= Trolls of Troy =

French comic book series

Trolls of Troy is a French comic series published by Soleil Productions. It is a spin-off series of Lanfeust of Troy and is created by author Scotch Arleston and writer Jean-Louis Mourier.

Since 1997, 24 volumes have been published in French. The series is also translated in Polish, Dutch, German and Spanish. In 2013, it was adapted into an animated series.

==Synopsis==

Troy is a world populated by humans, trolls and other creatures and filled with magic. The trolls are physically strong, and viewed by humans as wild animals, but they are civilized from their own point of view.

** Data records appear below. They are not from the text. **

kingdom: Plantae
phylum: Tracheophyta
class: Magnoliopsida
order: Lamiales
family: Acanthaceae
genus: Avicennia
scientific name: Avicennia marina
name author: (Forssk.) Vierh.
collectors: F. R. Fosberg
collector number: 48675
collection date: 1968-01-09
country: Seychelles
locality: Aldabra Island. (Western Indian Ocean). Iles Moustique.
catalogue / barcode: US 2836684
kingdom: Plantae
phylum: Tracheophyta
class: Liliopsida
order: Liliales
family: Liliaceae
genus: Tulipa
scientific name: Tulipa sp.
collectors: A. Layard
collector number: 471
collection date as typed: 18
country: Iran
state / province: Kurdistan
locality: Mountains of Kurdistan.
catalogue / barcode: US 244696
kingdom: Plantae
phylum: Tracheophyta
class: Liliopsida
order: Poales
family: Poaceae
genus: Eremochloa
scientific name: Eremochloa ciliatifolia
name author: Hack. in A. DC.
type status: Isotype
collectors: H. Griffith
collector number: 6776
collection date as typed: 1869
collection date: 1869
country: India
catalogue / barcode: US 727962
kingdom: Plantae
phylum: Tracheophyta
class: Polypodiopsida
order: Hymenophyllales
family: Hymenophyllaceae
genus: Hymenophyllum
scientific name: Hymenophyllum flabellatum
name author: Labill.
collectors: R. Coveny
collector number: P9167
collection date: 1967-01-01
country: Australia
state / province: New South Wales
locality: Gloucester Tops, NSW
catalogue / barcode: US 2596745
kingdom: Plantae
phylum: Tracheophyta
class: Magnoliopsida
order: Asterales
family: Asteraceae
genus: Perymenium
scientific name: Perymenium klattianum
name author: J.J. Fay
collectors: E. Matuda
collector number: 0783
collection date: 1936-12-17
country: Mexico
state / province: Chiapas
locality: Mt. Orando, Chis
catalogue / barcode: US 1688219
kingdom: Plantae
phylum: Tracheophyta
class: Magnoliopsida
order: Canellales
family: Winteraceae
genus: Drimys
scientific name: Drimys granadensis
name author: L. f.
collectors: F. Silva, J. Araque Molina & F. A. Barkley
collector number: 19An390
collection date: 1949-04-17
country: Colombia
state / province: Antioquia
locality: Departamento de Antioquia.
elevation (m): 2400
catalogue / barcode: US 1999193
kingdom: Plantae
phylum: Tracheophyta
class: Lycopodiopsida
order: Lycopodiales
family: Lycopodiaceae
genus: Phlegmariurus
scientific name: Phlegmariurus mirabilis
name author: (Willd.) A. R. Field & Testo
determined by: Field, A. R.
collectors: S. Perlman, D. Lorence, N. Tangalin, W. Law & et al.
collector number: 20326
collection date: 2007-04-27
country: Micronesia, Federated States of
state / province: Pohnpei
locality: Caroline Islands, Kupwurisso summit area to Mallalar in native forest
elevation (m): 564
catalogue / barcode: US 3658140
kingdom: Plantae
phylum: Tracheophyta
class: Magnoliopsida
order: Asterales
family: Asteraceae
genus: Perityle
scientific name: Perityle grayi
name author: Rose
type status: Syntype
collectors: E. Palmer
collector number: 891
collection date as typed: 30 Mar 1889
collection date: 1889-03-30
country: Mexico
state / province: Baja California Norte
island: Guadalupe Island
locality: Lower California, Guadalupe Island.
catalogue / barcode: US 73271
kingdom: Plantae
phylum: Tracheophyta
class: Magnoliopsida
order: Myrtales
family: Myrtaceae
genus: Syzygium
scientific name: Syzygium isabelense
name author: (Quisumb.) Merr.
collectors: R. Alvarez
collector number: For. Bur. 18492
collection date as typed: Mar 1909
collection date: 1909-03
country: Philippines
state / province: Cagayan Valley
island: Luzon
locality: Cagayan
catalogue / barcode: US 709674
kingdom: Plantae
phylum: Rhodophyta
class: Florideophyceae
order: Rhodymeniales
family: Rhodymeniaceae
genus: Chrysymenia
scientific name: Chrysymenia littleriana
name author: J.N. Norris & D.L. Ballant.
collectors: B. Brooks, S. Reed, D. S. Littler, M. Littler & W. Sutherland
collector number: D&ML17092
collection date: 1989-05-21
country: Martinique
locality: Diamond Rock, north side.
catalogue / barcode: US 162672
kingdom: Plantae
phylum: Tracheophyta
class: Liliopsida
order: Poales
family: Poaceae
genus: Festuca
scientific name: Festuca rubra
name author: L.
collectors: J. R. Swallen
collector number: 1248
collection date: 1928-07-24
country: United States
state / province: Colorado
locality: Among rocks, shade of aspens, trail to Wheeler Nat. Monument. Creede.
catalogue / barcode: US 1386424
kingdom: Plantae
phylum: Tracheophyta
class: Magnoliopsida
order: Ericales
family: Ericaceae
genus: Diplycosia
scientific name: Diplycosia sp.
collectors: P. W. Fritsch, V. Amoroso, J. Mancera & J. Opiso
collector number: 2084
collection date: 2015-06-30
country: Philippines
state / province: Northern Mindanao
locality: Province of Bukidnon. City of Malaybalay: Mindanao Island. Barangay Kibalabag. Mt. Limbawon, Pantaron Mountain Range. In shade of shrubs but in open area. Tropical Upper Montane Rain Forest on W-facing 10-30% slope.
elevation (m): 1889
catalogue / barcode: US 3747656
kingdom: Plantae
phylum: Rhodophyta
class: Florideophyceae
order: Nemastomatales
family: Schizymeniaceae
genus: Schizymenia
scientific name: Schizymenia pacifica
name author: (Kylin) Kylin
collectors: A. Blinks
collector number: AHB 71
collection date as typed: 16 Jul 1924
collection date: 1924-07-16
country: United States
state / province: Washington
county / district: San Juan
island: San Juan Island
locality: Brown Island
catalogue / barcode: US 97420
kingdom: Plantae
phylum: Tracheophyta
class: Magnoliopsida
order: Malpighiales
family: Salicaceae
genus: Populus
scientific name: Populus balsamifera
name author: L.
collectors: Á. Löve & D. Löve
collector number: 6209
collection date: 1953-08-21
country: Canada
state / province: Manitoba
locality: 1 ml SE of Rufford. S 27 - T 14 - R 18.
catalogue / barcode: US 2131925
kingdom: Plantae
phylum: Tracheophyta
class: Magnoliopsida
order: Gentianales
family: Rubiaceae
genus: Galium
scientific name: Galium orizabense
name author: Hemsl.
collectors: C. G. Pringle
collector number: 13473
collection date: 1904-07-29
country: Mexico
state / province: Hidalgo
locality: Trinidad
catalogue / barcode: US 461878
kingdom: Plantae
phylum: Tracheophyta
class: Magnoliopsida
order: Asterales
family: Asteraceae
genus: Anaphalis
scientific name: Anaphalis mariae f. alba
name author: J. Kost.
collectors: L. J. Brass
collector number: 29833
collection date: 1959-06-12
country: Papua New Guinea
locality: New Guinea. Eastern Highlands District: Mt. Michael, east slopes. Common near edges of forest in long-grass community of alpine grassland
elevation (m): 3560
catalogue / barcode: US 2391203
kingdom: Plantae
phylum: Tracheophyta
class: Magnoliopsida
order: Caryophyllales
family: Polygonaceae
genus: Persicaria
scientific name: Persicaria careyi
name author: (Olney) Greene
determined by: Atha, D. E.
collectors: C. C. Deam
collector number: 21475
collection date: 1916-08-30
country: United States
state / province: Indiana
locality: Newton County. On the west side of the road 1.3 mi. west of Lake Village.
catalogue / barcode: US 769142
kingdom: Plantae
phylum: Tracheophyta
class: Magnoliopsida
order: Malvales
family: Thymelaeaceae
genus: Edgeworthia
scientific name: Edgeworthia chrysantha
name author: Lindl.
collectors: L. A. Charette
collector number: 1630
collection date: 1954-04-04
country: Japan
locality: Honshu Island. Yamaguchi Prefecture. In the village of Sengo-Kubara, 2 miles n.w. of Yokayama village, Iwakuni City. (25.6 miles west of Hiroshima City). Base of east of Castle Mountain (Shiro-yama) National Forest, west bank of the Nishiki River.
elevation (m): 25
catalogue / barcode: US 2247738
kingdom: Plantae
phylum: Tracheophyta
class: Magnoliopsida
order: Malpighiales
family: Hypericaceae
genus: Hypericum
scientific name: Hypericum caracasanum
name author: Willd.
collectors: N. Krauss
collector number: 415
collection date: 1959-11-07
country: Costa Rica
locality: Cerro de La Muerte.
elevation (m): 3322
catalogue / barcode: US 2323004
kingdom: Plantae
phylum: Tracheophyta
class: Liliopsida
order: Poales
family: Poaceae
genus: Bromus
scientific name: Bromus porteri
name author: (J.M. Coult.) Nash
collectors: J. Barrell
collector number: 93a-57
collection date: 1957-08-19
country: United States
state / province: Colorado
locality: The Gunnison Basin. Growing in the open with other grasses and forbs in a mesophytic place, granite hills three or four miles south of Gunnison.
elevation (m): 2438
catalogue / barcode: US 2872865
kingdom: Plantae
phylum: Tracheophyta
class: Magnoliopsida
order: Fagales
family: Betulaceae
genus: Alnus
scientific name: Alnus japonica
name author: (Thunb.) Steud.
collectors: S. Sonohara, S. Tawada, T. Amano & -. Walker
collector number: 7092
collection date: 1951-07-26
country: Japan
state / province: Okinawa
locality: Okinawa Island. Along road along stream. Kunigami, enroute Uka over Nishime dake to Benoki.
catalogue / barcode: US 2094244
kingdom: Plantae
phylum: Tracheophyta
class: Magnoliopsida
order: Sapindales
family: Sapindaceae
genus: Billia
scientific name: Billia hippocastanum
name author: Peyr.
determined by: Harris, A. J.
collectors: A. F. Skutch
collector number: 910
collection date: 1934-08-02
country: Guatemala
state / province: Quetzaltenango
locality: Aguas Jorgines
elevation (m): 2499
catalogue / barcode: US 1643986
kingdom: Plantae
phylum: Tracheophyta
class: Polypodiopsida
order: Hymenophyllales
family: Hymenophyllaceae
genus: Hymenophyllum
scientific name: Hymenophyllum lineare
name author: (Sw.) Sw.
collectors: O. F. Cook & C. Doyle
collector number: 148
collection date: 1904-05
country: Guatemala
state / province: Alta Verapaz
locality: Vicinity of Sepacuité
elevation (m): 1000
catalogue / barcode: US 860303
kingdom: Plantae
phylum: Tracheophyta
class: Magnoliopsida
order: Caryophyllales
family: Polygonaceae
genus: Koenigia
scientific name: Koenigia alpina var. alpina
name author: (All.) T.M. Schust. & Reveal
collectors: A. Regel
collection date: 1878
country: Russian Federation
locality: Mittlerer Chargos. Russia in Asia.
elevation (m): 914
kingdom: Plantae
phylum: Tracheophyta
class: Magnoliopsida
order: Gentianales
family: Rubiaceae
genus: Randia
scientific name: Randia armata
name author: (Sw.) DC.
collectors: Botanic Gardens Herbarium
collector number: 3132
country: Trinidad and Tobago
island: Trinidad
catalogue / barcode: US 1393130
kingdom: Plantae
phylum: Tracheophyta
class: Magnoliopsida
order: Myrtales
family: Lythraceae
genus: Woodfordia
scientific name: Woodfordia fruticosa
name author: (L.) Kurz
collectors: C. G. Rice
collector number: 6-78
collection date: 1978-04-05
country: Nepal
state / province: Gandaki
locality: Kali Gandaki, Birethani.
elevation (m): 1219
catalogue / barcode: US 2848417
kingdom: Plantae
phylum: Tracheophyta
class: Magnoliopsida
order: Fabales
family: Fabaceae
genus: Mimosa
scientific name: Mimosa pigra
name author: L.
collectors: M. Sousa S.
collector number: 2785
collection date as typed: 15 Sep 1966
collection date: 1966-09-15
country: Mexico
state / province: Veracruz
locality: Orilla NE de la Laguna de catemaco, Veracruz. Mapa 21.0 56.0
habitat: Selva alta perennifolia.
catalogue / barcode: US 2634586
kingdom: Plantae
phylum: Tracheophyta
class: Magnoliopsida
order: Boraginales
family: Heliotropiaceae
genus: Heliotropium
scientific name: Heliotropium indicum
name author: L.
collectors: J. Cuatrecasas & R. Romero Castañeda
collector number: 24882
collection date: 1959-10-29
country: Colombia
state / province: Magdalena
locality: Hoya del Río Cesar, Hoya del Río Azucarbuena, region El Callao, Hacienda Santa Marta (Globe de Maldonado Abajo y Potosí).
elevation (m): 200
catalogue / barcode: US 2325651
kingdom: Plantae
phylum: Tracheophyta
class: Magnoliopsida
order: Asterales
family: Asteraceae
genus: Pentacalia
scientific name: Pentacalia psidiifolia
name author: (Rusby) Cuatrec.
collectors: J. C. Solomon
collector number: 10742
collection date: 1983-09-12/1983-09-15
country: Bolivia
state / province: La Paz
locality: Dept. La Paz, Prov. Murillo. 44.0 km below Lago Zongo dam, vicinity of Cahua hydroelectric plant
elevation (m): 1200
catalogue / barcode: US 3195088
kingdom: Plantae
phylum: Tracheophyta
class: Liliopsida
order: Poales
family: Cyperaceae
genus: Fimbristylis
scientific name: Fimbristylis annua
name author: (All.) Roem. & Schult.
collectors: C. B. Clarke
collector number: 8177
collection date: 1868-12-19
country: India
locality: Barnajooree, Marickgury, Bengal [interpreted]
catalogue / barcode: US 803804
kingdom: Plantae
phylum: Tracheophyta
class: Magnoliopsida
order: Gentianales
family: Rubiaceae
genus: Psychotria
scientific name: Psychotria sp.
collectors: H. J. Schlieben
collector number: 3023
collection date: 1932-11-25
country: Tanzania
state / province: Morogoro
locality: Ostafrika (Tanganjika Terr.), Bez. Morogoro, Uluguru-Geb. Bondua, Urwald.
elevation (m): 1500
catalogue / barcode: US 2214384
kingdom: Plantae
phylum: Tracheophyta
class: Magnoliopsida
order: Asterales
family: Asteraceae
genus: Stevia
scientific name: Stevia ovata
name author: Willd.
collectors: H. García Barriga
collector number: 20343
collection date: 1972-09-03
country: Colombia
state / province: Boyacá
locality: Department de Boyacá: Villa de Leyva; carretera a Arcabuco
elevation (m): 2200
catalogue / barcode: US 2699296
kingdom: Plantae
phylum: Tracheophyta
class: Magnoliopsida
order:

Trolls of Troy is set two centuries before the story of Lanfeust. It tells the story of Teträm, a brave troll, and his adopted human daughter, Waha. Men have decided to exterminate the trolls, and have formed a group of hunters with terrible powers. Teträm, must find a way to save his people.

==Adaptation==
In 2003, Dargaud Marina and M6 announced plans to adapt the comics into a 26 x 24-minute traditionally animated television series budgeted at $5.9 million. That version would ultimately not be released. In 2012, Futurikon and Groupe Canal+ revealed a 78 x 7-minute animated series developed by Vincent Bonjour, Guillaume Enard and Cyril Tysz and aimed at a younger audience. It debuted December 1, 2013 on Canal+ Family in France. The series would later run on Canal J and Gulli.